The high street bank said the decision to shut around a fifth of its branch network had been taken as a result of changes in how customers choose to bank with them.

In the future, it said its remaining 614-strong UK branch network will comprise of a combination of larger branches offering improved community facilities to local businesses and customers, and smaller branches which use technology to offer customers more convenience.

Santander said it had consulted trade unions on the proposals and plans to redeploy around a third of the 1,270 workers who will be affected by the changes. The consultation process will take place over the coming weeks, the bank added.

Growth of mobile banking

Susan Allen, head of retail and business banking, said the decision had been taken because a growing number of customers now use online and mobile for their banking.
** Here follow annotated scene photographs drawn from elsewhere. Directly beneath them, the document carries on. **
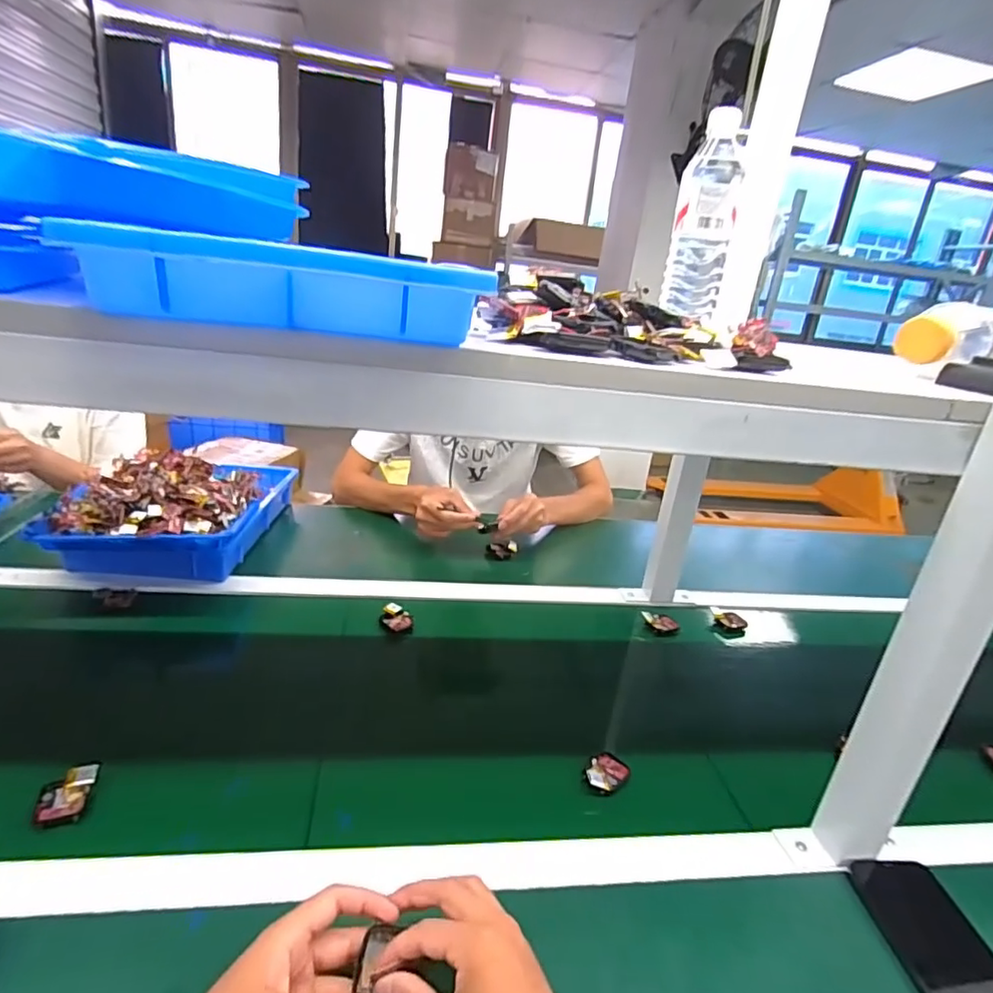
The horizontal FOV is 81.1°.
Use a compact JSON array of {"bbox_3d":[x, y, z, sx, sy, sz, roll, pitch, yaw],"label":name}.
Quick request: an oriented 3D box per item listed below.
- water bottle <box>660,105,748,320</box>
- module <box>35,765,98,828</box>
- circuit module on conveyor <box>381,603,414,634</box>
[{"bbox_3d":[0.221,-0.289,0.615,0.065,0.205,0.070,12,22,13],"label":"water bottle"},{"bbox_3d":[-0.371,0.256,0.500,0.037,0.007,0.053,5,34,-19],"label":"module"},{"bbox_3d":[-0.139,0.168,0.802,0.033,0.019,0.050,-12,28,-39],"label":"circuit module on conveyor"}]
For example, the bank pointed out that the number of transactions carried out via its branches had fallen by 23% over the past three years, while transactions via digital channels had increased by 99% over the same period.
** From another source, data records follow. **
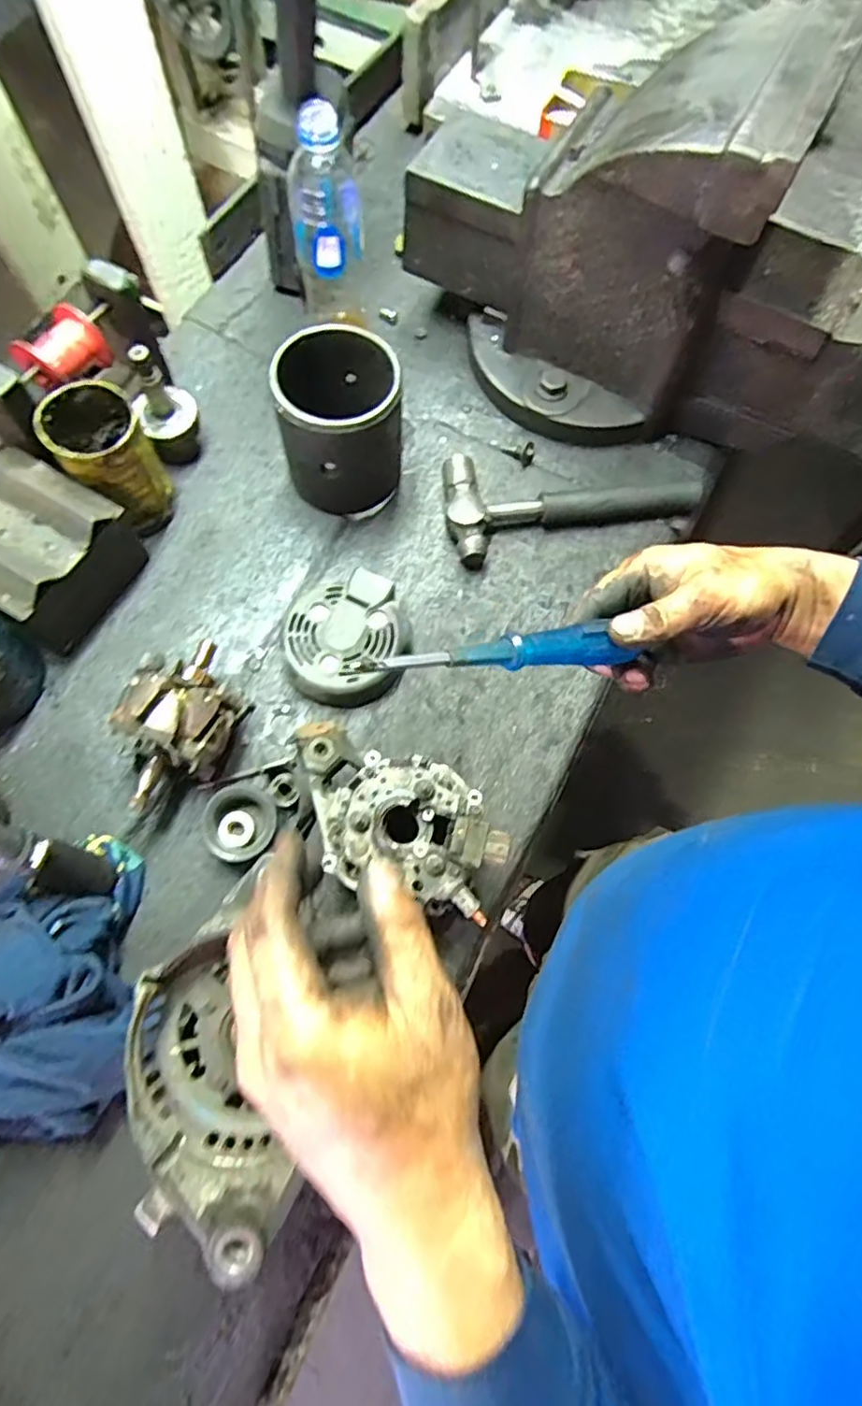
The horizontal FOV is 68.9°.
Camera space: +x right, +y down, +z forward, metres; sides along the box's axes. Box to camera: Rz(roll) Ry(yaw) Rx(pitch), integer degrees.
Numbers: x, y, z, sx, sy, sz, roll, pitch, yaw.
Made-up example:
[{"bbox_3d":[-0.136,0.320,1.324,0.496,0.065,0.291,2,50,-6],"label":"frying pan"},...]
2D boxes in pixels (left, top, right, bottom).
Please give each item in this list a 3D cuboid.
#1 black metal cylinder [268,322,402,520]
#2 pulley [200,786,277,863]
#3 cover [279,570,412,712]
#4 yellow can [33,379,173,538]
[{"bbox_3d":[-0.081,-0.257,0.575,0.103,0.125,0.117,-3,71,-3],"label":"black metal cylinder"},{"bbox_3d":[-0.152,0.095,0.502,0.052,0.026,0.056,1,71,-1],"label":"pulley"},{"bbox_3d":[-0.073,-0.057,0.557,0.103,0.030,0.120,16,71,4],"label":"cover"},{"bbox_3d":[-0.280,-0.212,0.554,0.071,0.118,0.085,-36,76,-13],"label":"yellow can"}]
“As a result, we have had to take some very difficult decisions over our less-visited branches, and those where we have other branches in close proximity.

“We will support customers of closing branches to find alternative ways to bank with us that best suit their individual needs. We are also working alongside our unions to support colleagues through these changes and to find alternative roles for those impacted wherever possible.”

As part of the proposed changes, Santander plans to invest £55m on the refurbishment of 100 branches over the next two years.

Blow for savers

Gareth Shaw, head of Which? Money described the move as a “blow” for those who rely on access to traditional banking services across the UK, at a time when branches are disappearing at a rate of more than 60 a month.

“While online banking is on the rise, a third of the country still does not use it and, as we’ve seen from a recent spate of IT failures, such systems are not infallible.
“Despite the switch to digital ways of banking and paying, millions of consumers still need access to cash. It is vital for a regulator to be given responsibility for ensuring that people have access to the services they rely on,” he explained.